We discussed at some length concerns that the new CMA might not be properly resourced or skilled to carry out its functions. The Minister has sought repeatedly to assure us that that will indeed be the case. However, had the proposed arrangements been in place in 2010, it  is likely that the Independent Commission on Banking would have been put in place by the CMA. Although I accept that such investigations are relatively rare, would the CMA really have had the same resources to devote, and would it have attracted the same level of public interest?

Will the Minister explain how the CMA will absorb or attract the necessary expertise to deal with all the additional considerations to which the public interest requirements will give rise, or will it outsource all those requirements to new members? What additional costs will be associated if the CMA rather than the Secretary of State takes public interest considerations?

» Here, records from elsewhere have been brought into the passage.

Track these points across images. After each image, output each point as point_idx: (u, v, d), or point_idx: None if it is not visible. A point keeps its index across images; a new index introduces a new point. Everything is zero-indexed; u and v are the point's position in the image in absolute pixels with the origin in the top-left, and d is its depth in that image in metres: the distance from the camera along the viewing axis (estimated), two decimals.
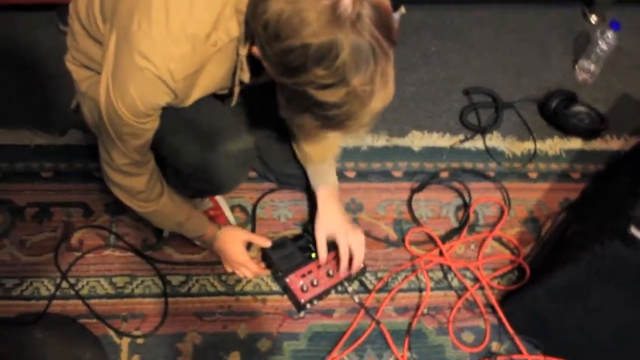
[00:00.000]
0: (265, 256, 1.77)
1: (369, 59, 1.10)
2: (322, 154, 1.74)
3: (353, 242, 1.72)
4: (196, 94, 1.35)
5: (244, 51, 1.29)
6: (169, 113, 1.35)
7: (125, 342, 1.64)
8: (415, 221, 1.91)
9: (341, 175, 1.95)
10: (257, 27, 1.15)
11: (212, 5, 1.22)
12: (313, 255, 1.76)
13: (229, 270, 1.76)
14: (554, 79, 2.25)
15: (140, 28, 1.21)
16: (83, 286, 1.70)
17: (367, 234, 1.86)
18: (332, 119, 1.18)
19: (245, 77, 1.35)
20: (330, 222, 1.73)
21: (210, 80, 1.34)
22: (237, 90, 1.41)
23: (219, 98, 1.48)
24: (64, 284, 1.69)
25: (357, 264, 1.73)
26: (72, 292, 1.68)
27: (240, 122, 1.53)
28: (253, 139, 1.50)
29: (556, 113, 2.11)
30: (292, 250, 1.77)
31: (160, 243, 1.79)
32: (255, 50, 1.22)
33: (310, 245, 1.78)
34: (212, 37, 1.24)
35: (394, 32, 1.17)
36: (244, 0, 1.20)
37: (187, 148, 1.44)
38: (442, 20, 2.35)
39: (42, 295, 1.67)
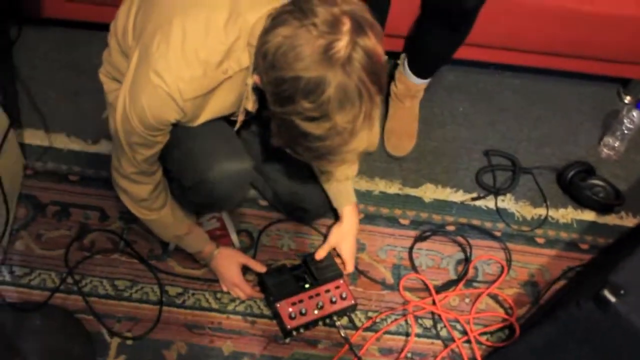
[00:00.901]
0: (261, 281, 1.83)
1: (354, 100, 1.20)
2: (344, 172, 1.82)
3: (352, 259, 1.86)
4: (205, 116, 1.46)
5: (250, 81, 1.40)
6: (178, 129, 1.46)
7: (115, 341, 1.73)
8: (414, 268, 1.94)
9: None
10: (258, 56, 1.27)
11: (226, 36, 1.34)
12: (307, 285, 1.82)
13: (225, 289, 1.83)
14: (577, 152, 2.27)
15: (158, 49, 1.34)
16: (86, 284, 1.80)
17: (365, 275, 1.91)
18: (316, 151, 1.28)
19: (250, 105, 1.45)
20: (344, 239, 1.87)
21: (219, 105, 1.45)
22: (241, 117, 1.51)
23: (228, 122, 1.58)
24: (69, 280, 1.79)
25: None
26: (75, 288, 1.78)
27: (241, 144, 1.62)
28: (252, 162, 1.59)
29: (572, 183, 2.12)
30: (287, 278, 1.82)
31: (165, 255, 1.88)
32: (256, 78, 1.32)
33: (306, 276, 1.84)
34: (223, 65, 1.36)
35: (382, 80, 1.26)
36: (255, 34, 1.31)
37: (190, 163, 1.54)
38: (474, 82, 2.41)
39: (47, 287, 1.78)
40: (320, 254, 1.84)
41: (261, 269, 1.84)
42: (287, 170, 1.88)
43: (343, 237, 1.85)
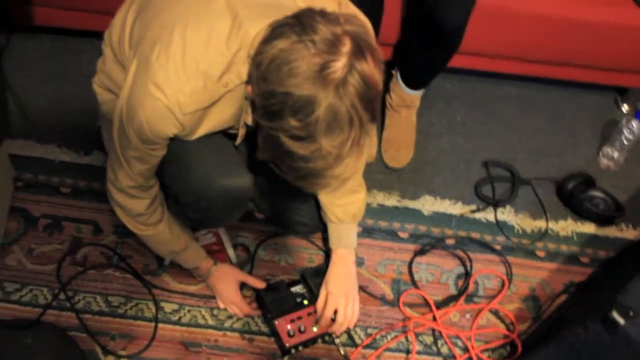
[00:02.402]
0: (259, 297, 1.79)
1: (343, 125, 1.15)
2: (340, 213, 1.75)
3: (346, 312, 1.74)
4: (203, 129, 1.41)
5: (248, 90, 1.35)
6: (175, 143, 1.42)
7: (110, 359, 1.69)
8: (414, 283, 1.91)
9: None
10: (252, 65, 1.22)
11: (227, 48, 1.29)
12: (305, 302, 1.78)
13: (221, 306, 1.80)
14: (576, 163, 2.25)
15: (158, 59, 1.29)
16: (79, 300, 1.76)
17: (364, 290, 1.88)
18: (299, 171, 1.22)
19: (249, 119, 1.40)
20: (332, 286, 1.76)
21: (218, 119, 1.41)
22: (242, 131, 1.46)
23: (228, 137, 1.54)
24: (62, 296, 1.75)
25: (339, 329, 1.75)
26: (68, 305, 1.74)
27: (241, 160, 1.58)
28: (252, 178, 1.55)
29: (572, 195, 2.10)
30: (286, 295, 1.79)
31: (161, 270, 1.83)
32: (249, 88, 1.27)
33: (305, 292, 1.80)
34: (224, 78, 1.31)
35: (376, 107, 1.21)
36: (256, 46, 1.26)
37: (187, 179, 1.49)
38: (472, 91, 2.39)
39: (39, 304, 1.73)
40: (323, 323, 1.75)
41: (260, 285, 1.80)
42: (284, 182, 1.84)
43: (330, 286, 1.75)
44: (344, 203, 1.74)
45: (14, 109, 2.07)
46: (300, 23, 1.16)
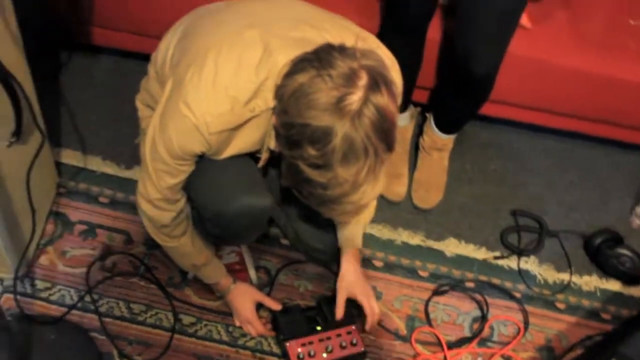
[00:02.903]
0: (274, 319, 1.84)
1: (359, 154, 1.21)
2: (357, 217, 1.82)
3: (373, 307, 1.79)
4: (230, 150, 1.49)
5: (273, 120, 1.42)
6: (204, 161, 1.50)
7: None
8: (429, 322, 1.92)
9: (369, 264, 2.02)
10: (276, 98, 1.29)
11: (256, 75, 1.37)
12: (318, 327, 1.82)
13: (237, 324, 1.84)
14: (607, 220, 2.24)
15: (191, 81, 1.38)
16: (103, 304, 1.83)
17: (378, 323, 1.90)
18: (318, 197, 1.29)
19: (272, 143, 1.47)
20: (352, 284, 1.80)
21: (244, 141, 1.48)
22: (265, 155, 1.53)
23: (254, 159, 1.62)
24: (87, 298, 1.83)
25: (372, 324, 1.80)
26: (92, 307, 1.82)
27: (263, 181, 1.65)
28: (272, 199, 1.61)
29: (599, 251, 2.09)
30: (300, 319, 1.83)
31: (184, 284, 1.90)
32: (274, 118, 1.35)
33: (319, 319, 1.84)
34: (251, 103, 1.39)
35: (392, 137, 1.26)
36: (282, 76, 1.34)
37: (211, 195, 1.56)
38: (508, 142, 2.42)
39: (66, 303, 1.82)
40: (339, 314, 1.80)
41: (276, 306, 1.84)
42: (310, 211, 1.90)
43: (350, 284, 1.80)
44: None
45: (67, 121, 2.20)
46: (319, 58, 1.23)
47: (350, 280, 1.80)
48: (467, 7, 1.81)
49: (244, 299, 1.82)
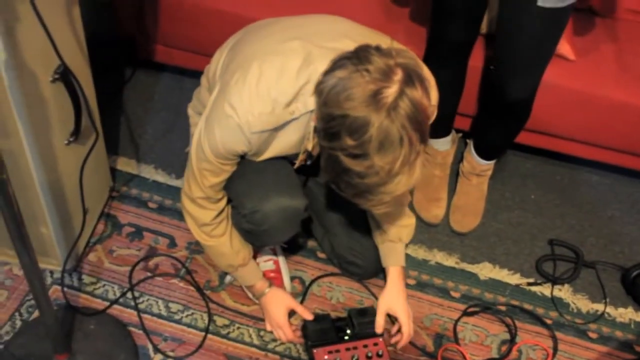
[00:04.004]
0: (304, 326, 1.89)
1: (395, 143, 1.27)
2: (397, 232, 1.88)
3: (410, 326, 1.84)
4: (270, 152, 1.59)
5: (313, 123, 1.51)
6: (244, 162, 1.60)
7: (157, 357, 1.83)
8: (456, 340, 1.94)
9: None
10: (316, 93, 1.37)
11: (297, 80, 1.47)
12: (347, 337, 1.86)
13: (269, 328, 1.90)
14: None
15: (236, 84, 1.49)
16: (143, 301, 1.93)
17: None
18: (355, 187, 1.35)
19: (310, 145, 1.56)
20: (395, 301, 1.86)
21: (284, 143, 1.58)
22: (302, 156, 1.62)
23: (291, 163, 1.70)
24: (129, 295, 1.93)
25: (404, 342, 1.85)
26: (132, 303, 1.92)
27: (299, 184, 1.73)
28: (305, 202, 1.70)
29: (634, 283, 2.07)
30: (329, 327, 1.87)
31: (221, 288, 1.98)
32: (314, 117, 1.43)
33: (347, 329, 1.88)
34: (291, 106, 1.49)
35: (425, 129, 1.33)
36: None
37: (248, 192, 1.66)
38: (551, 173, 2.43)
39: (108, 298, 1.92)
40: (379, 328, 1.85)
41: (308, 316, 1.89)
42: (347, 225, 1.97)
43: (392, 301, 1.85)
44: (404, 224, 1.88)
45: (126, 131, 2.35)
46: (357, 56, 1.31)
47: (393, 296, 1.86)
48: (503, 34, 1.87)
49: (278, 304, 1.88)
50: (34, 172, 1.65)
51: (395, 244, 1.90)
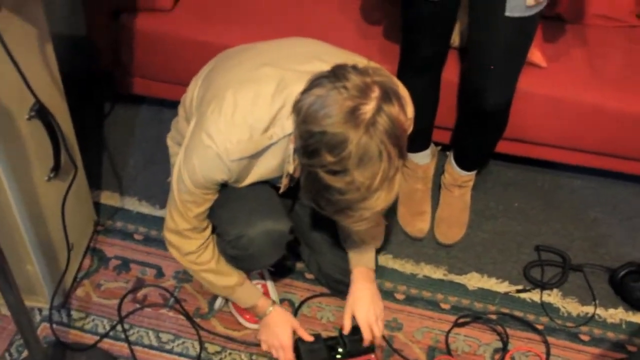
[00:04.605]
0: (296, 346, 1.88)
1: (374, 159, 1.29)
2: (363, 238, 1.87)
3: (371, 324, 1.81)
4: (251, 178, 1.60)
5: (292, 145, 1.52)
6: (226, 189, 1.61)
7: None
8: (449, 352, 1.94)
9: (390, 296, 2.06)
10: (294, 112, 1.38)
11: (272, 105, 1.49)
12: (338, 356, 1.85)
13: (264, 348, 1.87)
14: (634, 255, 2.23)
15: (212, 114, 1.51)
16: (133, 333, 1.92)
17: (399, 353, 1.93)
18: (336, 204, 1.36)
19: (291, 168, 1.57)
20: (357, 303, 1.83)
21: (264, 169, 1.59)
22: (285, 181, 1.63)
23: (276, 189, 1.71)
24: (119, 327, 1.93)
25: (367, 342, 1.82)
26: (123, 336, 1.91)
27: (282, 207, 1.73)
28: (290, 224, 1.70)
29: (622, 283, 2.08)
30: (320, 347, 1.86)
31: (210, 314, 1.98)
32: (292, 137, 1.44)
33: (339, 347, 1.87)
34: (269, 131, 1.50)
35: (403, 144, 1.34)
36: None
37: (232, 218, 1.67)
38: (533, 180, 2.45)
39: (98, 332, 1.92)
40: (346, 328, 1.84)
41: (308, 338, 1.86)
42: (332, 244, 1.97)
43: (355, 304, 1.83)
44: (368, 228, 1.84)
45: (107, 165, 2.36)
46: (335, 74, 1.33)
47: (355, 298, 1.83)
48: (474, 45, 1.90)
49: (283, 324, 1.85)
50: (16, 209, 1.66)
51: (360, 247, 1.88)
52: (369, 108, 1.28)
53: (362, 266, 1.87)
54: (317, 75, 1.36)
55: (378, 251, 1.98)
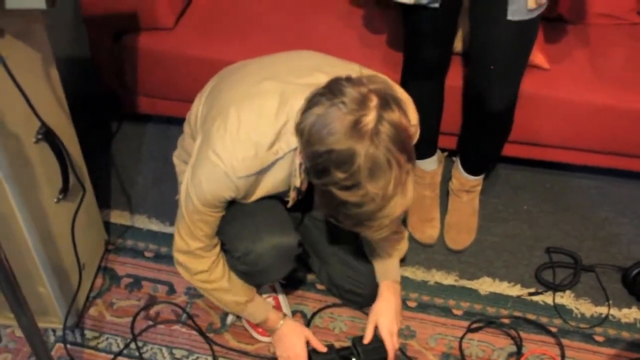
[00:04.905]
0: (310, 358, 1.88)
1: (384, 168, 1.30)
2: (387, 251, 1.89)
3: (392, 335, 1.82)
4: (258, 193, 1.60)
5: (298, 160, 1.53)
6: (234, 205, 1.61)
7: None
8: (463, 358, 1.93)
9: (402, 304, 2.04)
10: (297, 134, 1.40)
11: (276, 121, 1.49)
12: None
13: None
14: None
15: (217, 132, 1.52)
16: (147, 350, 1.93)
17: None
18: (354, 217, 1.37)
19: (297, 182, 1.58)
20: (381, 316, 1.84)
21: (271, 183, 1.59)
22: (293, 194, 1.64)
23: (284, 203, 1.72)
24: (132, 345, 1.93)
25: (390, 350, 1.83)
26: (137, 354, 1.91)
27: (290, 221, 1.74)
28: (298, 238, 1.71)
29: (635, 282, 2.07)
30: (334, 357, 1.86)
31: (223, 329, 1.98)
32: (299, 156, 1.45)
33: (353, 358, 1.87)
34: (274, 147, 1.51)
35: (410, 148, 1.35)
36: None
37: (240, 234, 1.67)
38: (541, 182, 2.45)
39: (112, 350, 1.92)
40: (367, 337, 1.85)
41: (322, 348, 1.86)
42: (342, 254, 1.97)
43: (380, 314, 1.85)
44: (389, 243, 1.88)
45: (117, 184, 2.37)
46: (330, 90, 1.34)
47: (379, 311, 1.84)
48: (477, 49, 1.91)
49: (297, 335, 1.85)
50: (26, 232, 1.67)
51: (385, 260, 1.90)
52: (369, 119, 1.29)
53: (388, 279, 1.89)
54: (314, 93, 1.37)
55: None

I am sure that the Minister will be able to offer assurances, but even if he can, I wonder whether he should. The CMA will, I hope, retain the OFT and CC focus on competition. We have yet to be convinced that broadening the focus will not compromise the CMA’s primary function of promoting competition in the interest of the consumer. Of course, there will be occasions when there will be overriding public interest concerns, but surely that is a matter for the Secretary of State. Has he become so out of touch with the public that he feels the need to give away public interest powers to a regulator—a process-focused competition regulator with no experience of public interest tests in market investigations? That brings me to my next point.

The CMA will be tightly focused on competition. We have established that it will focus on enforcing the well-written UK competition laws, but as the Minister made clear in an earlier debate, public interest is a rather vague term, and introducing it in this area is likely to cloud a process we are trying to streamline. He emphasised in an earlier debate the need to focus on competition and competition law, but is the clause not introducing a new, complex and broad area of public interest? We are told that one of the main objectives of this part of the Bill is to speed up the timetable of a highly regarded system. How will adding this test affect that? If we are trying to speed up the market investigation process, we should ensure that the CMA’s sole priority is competition, and let the Secretary of State worry about the public interest.

That point was made forcefully by the CBI in our evidence sessions. Katja Hall said:

“Our concern is about the risk of blurring the responsibility of the new Competition and Markets Authority. What is the benefit of giving the CMA the right to look at wider public interest issues rather than just leaving those with the Secretary of State? That would be our concern: why is that change necessary and is there a risk that it would blur the duties of the CMA?”––[Official Report, Enterprise and Regulatory Reform Public Bill Committee, 19 June 2012; c. 7, Q12.]

The CBI made a wider point in its written submission to the Committee when it said that it was clear that the CMA should have

“a clear focus on competition”.

There is also concern that introducing the fuzzy public interest test in market investigations could undermine confidence in our competition laws. As the CBI said:

The UK has one of the most highly regarded competition regimes in the world, being robust and free from political interference. Outcomes based on clearly-drafted competition law are more predictable than subjective tests and underpin business confidence and investment. The CBI supports the objective of eliminating duplication and overlap between the”

OFT and the CC

“by establishing the CMA: speedier and more efficient processes will reduce costs to business. However, the Bill proposes that in certain cases the CMA will be able to consider the public interest in addition to effects on competition, which could blur what should be the CMA’s clear focus on competition. Business will be concerned that this does not mark a retrograde step and believes public interest tests should remain a decision for the Secretary of State.”

The phrase “retrograde step” was echoed by the in-house Competition Law Association. We know from earlier sittings that Government Members seem to have developed a dislike of lawyers, or at least they limit the company they keep with lawyers.